Borderland literature, female pleasure, and the slash fic phenomenon
Author(s) -
Erica Lyn Massey
Publication year - 2019
Publication title -
transformative works and cultures
Language(s) - English
Resource type - Journals
ISSN - 1941-2258
DOI - 10.3983/twc.2019.1390
Subject(s) - fandom , scholarship , hybridity , sociology , mainstream , queer , aesthetics , the imaginary , media studies , hegemony , subaltern , gender studies , art , anthropology , politics , psychoanalysis , political science , psychology , law
In the discussion of media and borderlands theory, current scholarship primarily attends to investigating borderlands as metaphors for broader minority critique, where niche, representative publications resist hegemonic mass-market productions. However, scholarship has yet to formally extend the borderlands paradigm to slash fan fiction—that is, examining a subaltern where residents display a hybridity of opposing culture. Looking at slash and its predominantly female, often queer, writers through the lens of Gloria Anzaldúa's notion of a borderlands offers insight into the values and motivations of writers and consumers in their production of fan fiction, not just within the microcosm of fandom but also pertaining to wider social and cultural transformations.

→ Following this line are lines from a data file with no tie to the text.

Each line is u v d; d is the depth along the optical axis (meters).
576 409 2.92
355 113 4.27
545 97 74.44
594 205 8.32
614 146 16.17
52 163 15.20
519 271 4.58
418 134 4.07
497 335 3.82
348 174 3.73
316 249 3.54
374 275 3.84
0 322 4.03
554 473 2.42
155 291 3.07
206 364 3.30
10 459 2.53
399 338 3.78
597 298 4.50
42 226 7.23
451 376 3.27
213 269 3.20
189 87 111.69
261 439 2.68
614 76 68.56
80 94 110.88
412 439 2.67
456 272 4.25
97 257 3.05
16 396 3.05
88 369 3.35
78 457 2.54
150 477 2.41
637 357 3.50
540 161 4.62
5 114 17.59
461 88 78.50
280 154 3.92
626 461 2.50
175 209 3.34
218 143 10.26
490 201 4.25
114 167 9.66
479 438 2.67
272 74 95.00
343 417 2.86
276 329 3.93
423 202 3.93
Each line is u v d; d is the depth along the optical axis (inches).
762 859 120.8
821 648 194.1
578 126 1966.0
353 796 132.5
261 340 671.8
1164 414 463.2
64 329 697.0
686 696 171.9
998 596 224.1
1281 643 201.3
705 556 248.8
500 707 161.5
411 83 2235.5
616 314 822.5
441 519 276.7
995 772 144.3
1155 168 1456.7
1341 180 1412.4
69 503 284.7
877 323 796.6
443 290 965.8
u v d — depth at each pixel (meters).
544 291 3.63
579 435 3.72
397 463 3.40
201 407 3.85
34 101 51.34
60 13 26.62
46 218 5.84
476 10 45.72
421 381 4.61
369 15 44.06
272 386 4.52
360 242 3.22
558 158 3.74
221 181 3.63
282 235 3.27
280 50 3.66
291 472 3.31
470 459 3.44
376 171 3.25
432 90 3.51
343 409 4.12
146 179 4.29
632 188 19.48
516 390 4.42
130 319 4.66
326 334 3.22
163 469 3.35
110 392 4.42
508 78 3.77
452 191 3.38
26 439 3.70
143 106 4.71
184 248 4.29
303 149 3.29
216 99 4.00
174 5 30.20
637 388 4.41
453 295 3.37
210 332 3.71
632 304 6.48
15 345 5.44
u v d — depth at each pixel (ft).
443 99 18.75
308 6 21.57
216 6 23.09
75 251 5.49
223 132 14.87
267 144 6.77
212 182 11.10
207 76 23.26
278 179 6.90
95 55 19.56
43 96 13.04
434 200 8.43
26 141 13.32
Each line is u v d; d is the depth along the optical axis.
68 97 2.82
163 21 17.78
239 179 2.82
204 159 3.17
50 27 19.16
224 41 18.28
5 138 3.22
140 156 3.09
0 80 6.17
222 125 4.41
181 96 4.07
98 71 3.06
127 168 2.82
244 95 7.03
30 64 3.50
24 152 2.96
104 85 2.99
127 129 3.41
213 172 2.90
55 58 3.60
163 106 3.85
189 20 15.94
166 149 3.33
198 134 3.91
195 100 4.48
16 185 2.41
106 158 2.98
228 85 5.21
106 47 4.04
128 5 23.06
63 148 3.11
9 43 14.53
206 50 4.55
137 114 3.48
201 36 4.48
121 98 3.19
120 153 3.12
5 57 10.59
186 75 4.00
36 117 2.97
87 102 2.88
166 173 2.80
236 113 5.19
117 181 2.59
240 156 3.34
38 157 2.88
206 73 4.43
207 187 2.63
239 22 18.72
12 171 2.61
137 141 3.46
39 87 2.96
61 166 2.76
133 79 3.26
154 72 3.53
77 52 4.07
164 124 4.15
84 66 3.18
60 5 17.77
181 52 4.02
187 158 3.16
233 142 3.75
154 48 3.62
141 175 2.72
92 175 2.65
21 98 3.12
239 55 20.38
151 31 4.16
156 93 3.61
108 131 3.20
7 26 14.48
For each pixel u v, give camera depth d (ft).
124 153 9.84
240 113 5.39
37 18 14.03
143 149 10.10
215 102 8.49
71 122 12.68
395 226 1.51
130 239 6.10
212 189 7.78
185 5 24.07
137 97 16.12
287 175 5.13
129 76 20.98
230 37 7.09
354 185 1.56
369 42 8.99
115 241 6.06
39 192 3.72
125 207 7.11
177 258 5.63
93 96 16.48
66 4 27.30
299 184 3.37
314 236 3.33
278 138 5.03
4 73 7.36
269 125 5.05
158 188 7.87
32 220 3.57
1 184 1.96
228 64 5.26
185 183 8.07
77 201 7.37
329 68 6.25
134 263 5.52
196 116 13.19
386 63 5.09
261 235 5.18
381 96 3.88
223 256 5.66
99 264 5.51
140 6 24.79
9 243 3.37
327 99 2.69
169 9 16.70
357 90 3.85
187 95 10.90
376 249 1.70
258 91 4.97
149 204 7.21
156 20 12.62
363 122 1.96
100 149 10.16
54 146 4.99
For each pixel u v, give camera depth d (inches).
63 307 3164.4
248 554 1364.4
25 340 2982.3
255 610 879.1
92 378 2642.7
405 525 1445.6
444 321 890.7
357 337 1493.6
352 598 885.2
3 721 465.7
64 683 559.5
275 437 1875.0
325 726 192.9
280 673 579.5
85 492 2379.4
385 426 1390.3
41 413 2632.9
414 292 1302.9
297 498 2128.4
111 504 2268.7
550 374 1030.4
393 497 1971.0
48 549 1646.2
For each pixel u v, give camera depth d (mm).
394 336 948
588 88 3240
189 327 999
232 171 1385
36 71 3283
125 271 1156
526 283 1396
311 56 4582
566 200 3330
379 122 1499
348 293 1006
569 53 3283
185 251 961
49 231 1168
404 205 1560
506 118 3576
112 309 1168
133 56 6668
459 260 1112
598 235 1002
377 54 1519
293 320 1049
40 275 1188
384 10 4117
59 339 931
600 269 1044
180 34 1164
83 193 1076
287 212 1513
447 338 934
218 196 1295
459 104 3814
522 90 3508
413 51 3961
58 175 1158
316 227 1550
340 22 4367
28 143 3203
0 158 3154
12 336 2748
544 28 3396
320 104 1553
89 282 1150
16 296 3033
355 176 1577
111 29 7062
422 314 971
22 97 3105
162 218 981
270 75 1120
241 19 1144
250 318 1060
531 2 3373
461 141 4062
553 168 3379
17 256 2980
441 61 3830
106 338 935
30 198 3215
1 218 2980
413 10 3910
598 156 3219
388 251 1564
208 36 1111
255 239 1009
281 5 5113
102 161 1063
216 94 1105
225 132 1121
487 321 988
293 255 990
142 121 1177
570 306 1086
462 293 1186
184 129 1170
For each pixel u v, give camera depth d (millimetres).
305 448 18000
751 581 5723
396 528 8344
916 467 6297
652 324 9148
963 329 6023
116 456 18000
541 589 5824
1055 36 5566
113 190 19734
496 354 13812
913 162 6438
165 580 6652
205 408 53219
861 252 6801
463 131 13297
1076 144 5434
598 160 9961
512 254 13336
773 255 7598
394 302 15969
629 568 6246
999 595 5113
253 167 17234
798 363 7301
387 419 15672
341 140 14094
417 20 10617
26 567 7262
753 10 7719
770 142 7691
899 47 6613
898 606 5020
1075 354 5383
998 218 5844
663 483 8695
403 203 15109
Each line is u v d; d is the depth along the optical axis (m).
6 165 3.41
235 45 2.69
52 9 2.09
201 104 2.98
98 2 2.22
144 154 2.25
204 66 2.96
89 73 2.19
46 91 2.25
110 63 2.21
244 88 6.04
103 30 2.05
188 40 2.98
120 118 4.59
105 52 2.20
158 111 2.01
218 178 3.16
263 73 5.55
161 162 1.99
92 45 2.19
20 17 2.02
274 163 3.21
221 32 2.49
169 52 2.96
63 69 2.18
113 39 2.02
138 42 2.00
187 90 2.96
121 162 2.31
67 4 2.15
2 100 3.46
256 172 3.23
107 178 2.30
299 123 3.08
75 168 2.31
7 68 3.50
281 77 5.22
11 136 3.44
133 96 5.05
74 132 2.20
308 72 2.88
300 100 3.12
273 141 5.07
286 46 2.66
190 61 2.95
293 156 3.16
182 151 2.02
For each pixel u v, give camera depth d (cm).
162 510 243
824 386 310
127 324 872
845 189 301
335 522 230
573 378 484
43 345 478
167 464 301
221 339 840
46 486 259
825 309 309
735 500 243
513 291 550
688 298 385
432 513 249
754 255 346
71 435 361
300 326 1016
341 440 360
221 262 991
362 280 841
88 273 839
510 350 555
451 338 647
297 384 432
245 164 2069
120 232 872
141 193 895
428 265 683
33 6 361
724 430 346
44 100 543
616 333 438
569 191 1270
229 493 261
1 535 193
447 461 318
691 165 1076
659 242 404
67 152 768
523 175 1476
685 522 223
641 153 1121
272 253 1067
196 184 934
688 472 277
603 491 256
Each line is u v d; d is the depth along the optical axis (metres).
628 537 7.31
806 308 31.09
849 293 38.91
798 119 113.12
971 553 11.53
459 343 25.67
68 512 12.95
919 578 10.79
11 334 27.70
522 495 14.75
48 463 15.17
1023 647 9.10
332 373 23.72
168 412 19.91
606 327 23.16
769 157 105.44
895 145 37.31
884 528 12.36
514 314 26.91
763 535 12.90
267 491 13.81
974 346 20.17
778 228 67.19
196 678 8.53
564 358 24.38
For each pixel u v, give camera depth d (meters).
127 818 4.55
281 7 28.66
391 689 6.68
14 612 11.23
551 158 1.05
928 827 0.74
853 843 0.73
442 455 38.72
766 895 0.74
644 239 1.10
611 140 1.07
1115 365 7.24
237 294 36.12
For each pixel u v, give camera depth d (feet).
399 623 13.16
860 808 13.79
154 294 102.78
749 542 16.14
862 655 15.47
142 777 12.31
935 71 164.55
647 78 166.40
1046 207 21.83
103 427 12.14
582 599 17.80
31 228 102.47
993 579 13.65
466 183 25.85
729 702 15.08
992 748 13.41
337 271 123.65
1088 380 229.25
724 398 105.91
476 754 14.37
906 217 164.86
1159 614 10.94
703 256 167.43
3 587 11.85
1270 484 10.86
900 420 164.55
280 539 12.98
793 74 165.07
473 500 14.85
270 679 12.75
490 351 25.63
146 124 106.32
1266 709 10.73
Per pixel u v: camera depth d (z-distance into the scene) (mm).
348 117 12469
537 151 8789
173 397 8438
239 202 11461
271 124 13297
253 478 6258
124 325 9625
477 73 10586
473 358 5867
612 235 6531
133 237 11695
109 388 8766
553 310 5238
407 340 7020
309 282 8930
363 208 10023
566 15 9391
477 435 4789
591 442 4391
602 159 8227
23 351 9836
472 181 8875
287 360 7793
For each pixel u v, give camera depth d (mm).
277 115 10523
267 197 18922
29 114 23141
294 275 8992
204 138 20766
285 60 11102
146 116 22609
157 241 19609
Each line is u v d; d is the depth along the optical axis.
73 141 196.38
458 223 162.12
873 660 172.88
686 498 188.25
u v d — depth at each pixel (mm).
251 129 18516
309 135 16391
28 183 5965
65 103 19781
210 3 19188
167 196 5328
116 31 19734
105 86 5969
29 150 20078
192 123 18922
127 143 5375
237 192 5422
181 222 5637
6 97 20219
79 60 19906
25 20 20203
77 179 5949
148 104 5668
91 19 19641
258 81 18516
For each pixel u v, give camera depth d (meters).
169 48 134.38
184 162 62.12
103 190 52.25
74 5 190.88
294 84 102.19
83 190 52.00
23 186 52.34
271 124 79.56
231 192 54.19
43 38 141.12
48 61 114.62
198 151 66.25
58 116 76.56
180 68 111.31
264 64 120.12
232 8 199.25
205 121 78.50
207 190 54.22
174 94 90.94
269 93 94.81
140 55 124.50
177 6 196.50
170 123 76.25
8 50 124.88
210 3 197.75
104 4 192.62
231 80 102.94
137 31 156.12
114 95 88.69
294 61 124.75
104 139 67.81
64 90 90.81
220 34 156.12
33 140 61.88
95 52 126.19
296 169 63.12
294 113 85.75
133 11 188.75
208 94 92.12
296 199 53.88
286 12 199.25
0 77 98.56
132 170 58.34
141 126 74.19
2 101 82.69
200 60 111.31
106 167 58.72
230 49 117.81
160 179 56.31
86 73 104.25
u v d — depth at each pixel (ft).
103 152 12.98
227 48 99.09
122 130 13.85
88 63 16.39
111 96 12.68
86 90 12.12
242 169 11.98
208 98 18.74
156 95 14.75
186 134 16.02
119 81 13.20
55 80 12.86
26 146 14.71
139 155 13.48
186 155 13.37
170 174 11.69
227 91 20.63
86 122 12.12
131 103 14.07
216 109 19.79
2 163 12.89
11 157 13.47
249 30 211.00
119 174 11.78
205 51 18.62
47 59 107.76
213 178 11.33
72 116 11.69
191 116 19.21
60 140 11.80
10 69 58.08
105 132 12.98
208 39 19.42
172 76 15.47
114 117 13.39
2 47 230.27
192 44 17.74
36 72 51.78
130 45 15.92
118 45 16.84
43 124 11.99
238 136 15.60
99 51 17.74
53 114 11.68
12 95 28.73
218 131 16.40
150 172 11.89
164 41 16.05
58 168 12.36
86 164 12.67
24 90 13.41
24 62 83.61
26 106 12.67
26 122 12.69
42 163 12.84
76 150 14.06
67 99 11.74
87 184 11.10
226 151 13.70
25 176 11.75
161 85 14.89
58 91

This investigation considers the circumstances dictating female fan experience by examining the practical and contextual dimensions of fandom and illustrating how fan works differ ontologically, epistemologically, and functionally from mainstream productions, thus facilitating a critique on how fans construct and mobilize imaginary as means of negotiating the real social structures that otherwise limit their enjoyment of consumable media and the transformative works they create that nonetheless mirror the systems of marginalization found in the real world.